Rectifier conduction interval: For a half-wave rectifier delivering a rectified voltage across a load resistor from a sinusoidal AC source, over what portion of each cycle does load current flow?

Introduction / Context:A half-wave rectifier uses a single diode to pass only one polarity of an AC waveform to the load. Knowing the conduction interval helps estimate average DC value, ripple, and transformer utilization in basic power-supply design.

Given Data / Assumptions:

• Sinusoidal input voltage.
• Ideal diode (conducts in one direction, blocks in the other).
• Resistive load.

Concept / Approach:During the positive half-cycle (assuming diode oriented to pass positive), the input drives the diode forward; current flows and the load sees the positive half-sine. During the negative half-cycle, the diode is reverse-biased; current ceases and the load voltage is near zero. Thus, conduction occurs for half the cycle.

Step-by-Step Solution:Positive half-cycle: diode forward-biased → current flows for ~0° to 180°.Negative half-cycle: diode reverse-biased → current ~0 for 180° to 360°.Net: conduction for 180° of each 360° cycle.Average DC output and ripple can be computed from the half-sine waveform.

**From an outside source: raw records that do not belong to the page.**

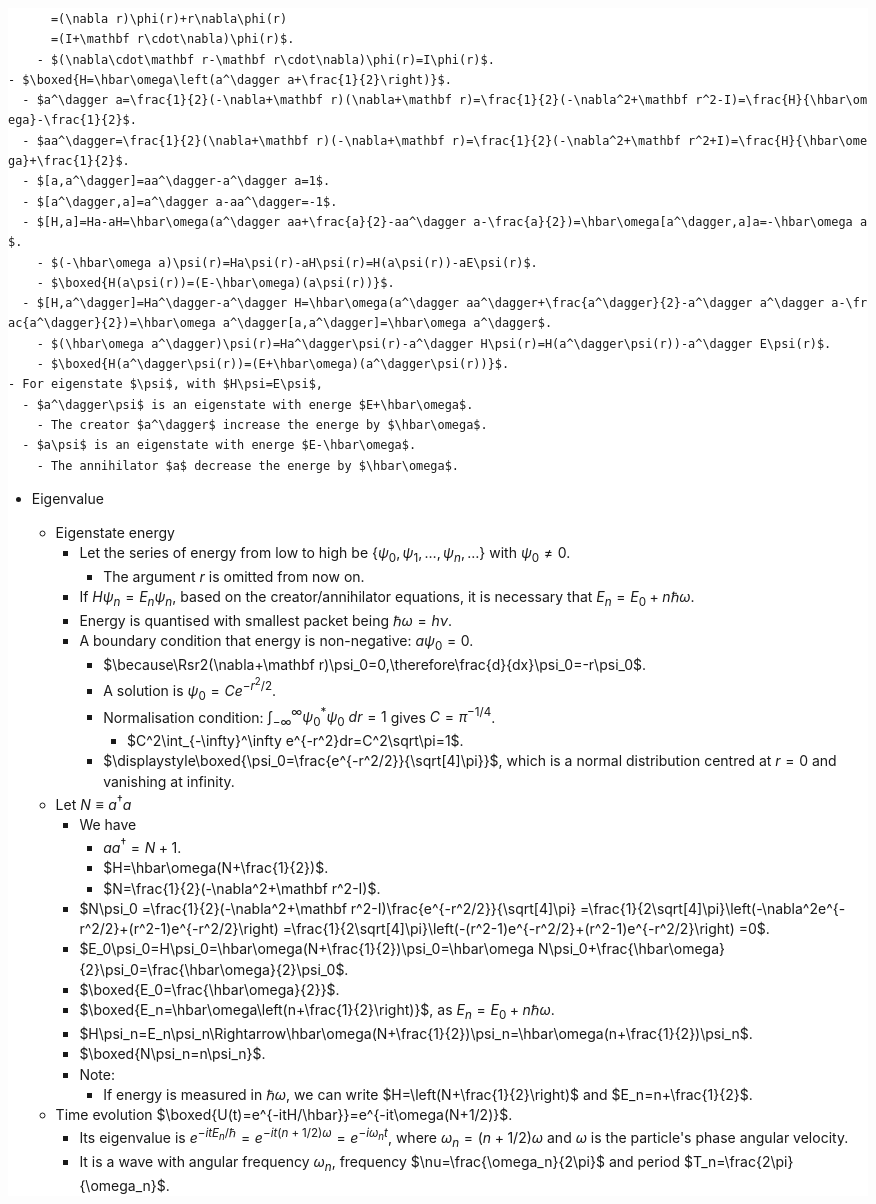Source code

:           =(\nabla r)\phi(r)+r\nabla\phi(r)
          =(I+\mathbf r\cdot\nabla)\phi(r)$.
        - $(\nabla\cdot\mathbf r-\mathbf r\cdot\nabla)\phi(r)=I\phi(r)$.
    - $\boxed{H=\hbar\omega\left(a^\dagger a+\frac{1}{2}\right)}$.
      - $a^\dagger a=\frac{1}{2}(-\nabla+\mathbf r)(\nabla+\mathbf r)=\frac{1}{2}(-\nabla^2+\mathbf r^2-I)=\frac{H}{\hbar\omega}-\frac{1}{2}$.
      - $aa^\dagger=\frac{1}{2}(\nabla+\mathbf r)(-\nabla+\mathbf r)=\frac{1}{2}(-\nabla^2+\mathbf r^2+I)=\frac{H}{\hbar\omega}+\frac{1}{2}$.
      - $[a,a^\dagger]=aa^\dagger-a^\dagger a=1$.
      - $[a^\dagger,a]=a^\dagger a-aa^\dagger=-1$.
      - $[H,a]=Ha-aH=\hbar\omega(a^\dagger aa+\frac{a}{2}-aa^\dagger a-\frac{a}{2})=\hbar\omega[a^\dagger,a]a=-\hbar\omega a$.
        - $(-\hbar\omega a)\psi(r)=Ha\psi(r)-aH\psi(r)=H(a\psi(r))-aE\psi(r)$.
        - $\boxed{H(a\psi(r))=(E-\hbar\omega)(a\psi(r))}$.
      - $[H,a^\dagger]=Ha^\dagger-a^\dagger H=\hbar\omega(a^\dagger aa^\dagger+\frac{a^\dagger}{2}-a^\dagger a^\dagger a-\frac{a^\dagger}{2})=\hbar\omega a^\dagger[a,a^\dagger]=\hbar\omega a^\dagger$.
        - $(\hbar\omega a^\dagger)\psi(r)=Ha^\dagger\psi(r)-a^\dagger H\psi(r)=H(a^\dagger\psi(r))-a^\dagger E\psi(r)$.
        - $\boxed{H(a^\dagger\psi(r))=(E+\hbar\omega)(a^\dagger\psi(r))}$.
    - For eigenstate $\psi$, with $H\psi=E\psi$,
      - $a^\dagger\psi$ is an eigenstate with energe $E+\hbar\omega$.
        - The creator $a^\dagger$ increase the energe by $\hbar\omega$.
      - $a\psi$​ is an eigenstate with energe $E-\hbar\omega$​.
        - The annihilator $a$ decrease the energe by $\hbar\omega$.
- Eigenvalue

  - Eigenstate energy
    - Let the series of energy from low to high be $\{\psi_0,\psi_1,\ldots,\psi_n,\ldots\}$ with $\psi_0\ne 0$.
      - The argument $r$ is omitted from now on.
    - If $H\psi_n=E_n\psi_n$, based on the creator/annihilator equations, it is necessary that $E_n=E_0+n\hbar\omega$.
    - Energy is quantised with smallest packet being $\hbar\omega=h\nu$.
    - A boundary condition that energy is non-negative: $a\psi_0=0$.
      - $\because\Rsr2(\nabla+\mathbf r)\psi_0=0,\therefore\frac{d}{dx}\psi_0=-r\psi_0$.
      - A solution is $\psi_0=Ce^{-r^2/2}$.
      - Normalisation condition: $\int_{-\infty}^\infty\psi_0^*\psi_0~dr=1$ gives $C=\pi^{-1/4}$.
        - $C^2\int_{-\infty}^\infty e^{-r^2}dr=C^2\sqrt\pi=1$.
      - $\displaystyle\boxed{\psi_0=\frac{e^{-r^2/2}}{\sqrt[4]\pi}}$, which is a normal distribution centred at $r=0$ and vanishing at infinity.
  - Let $N\equiv a^\dagger a$
    - We have
      - $aa^\dagger=N+1$.
      - $H=\hbar\omega(N+\frac{1}{2})$.
      - $N=\frac{1}{2}(-\nabla^2+\mathbf r^2-I)$.
    - $N\psi_0
      =\frac{1}{2}(-\nabla^2+\mathbf r^2-I)\frac{e^{-r^2/2}}{\sqrt[4]\pi}
      =\frac{1}{2\sqrt[4]\pi}\left(-\nabla^2e^{-r^2/2}+(r^2-1)e^{-r^2/2}\right)
      =\frac{1}{2\sqrt[4]\pi}\left(-(r^2-1)e^{-r^2/2}+(r^2-1)e^{-r^2/2}\right)
      =0$.
    - $E_0\psi_0=H\psi_0=\hbar\omega(N+\frac{1}{2})\psi_0=\hbar\omega N\psi_0+\frac{\hbar\omega}{2}\psi_0=\frac{\hbar\omega}{2}\psi_0$.
    - $\boxed{E_0=\frac{\hbar\omega}{2}}$.
    - $\boxed{E_n=\hbar\omega\left(n+\frac{1}{2}\right)}$, as $E_n=E_0+n\hbar\omega$.
    - $H\psi_n=E_n\psi_n\Rightarrow\hbar\omega(N+\frac{1}{2})\psi_n=\hbar\omega(n+\frac{1}{2})\psi_n$.
    - $\boxed{N\psi_n=n\psi_n}$.
    - Note:
        - If energy is measured in $\hbar\omega$, we can write $H=\left(N+\frac{1}{2}\right)$ and $E_n=n+\frac{1}{2}$.
  - Time evolution $\boxed{U(t)=e^{-itH/\hbar}}=e^{-it\omega(N+1/2)}$.
    - Its eigenvalue is $e^{-itE_n/\hbar}=e^{-it(n+1/2)\omega}=e^{-i\omega_n t}$, where $\omega_n=(n+1/2)\omega$ and $\omega$ is the particle's phase angular velocity.
    - It is a wave with angular frequency $\omega_n$, frequency $\nu=\frac{\omega_n}{2\pi}$ and period $T_n=\frac{2\pi}{\omega_n}$.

Verification / Alternative check:Oscilloscope view of the load voltage shows only positive lobes separated by zero-volt intervals, confirming half-cycle conduction.

Why Other Options Are Wrong:0°: no conduction would imply an open circuit.90°: quarter-cycle conduction does not match a simple half-wave rectifier with ideal diode.360°: full-cycle conduction corresponds to full-wave rectification or a resistive AC load without rectification.

Common Pitfalls:Forgetting diode drop and transformer secondary resistance slightly reduce the exact conduction interval around the zero crossings in real circuits; for basic analysis we assume ideal behavior.

Final Answer:180 degrees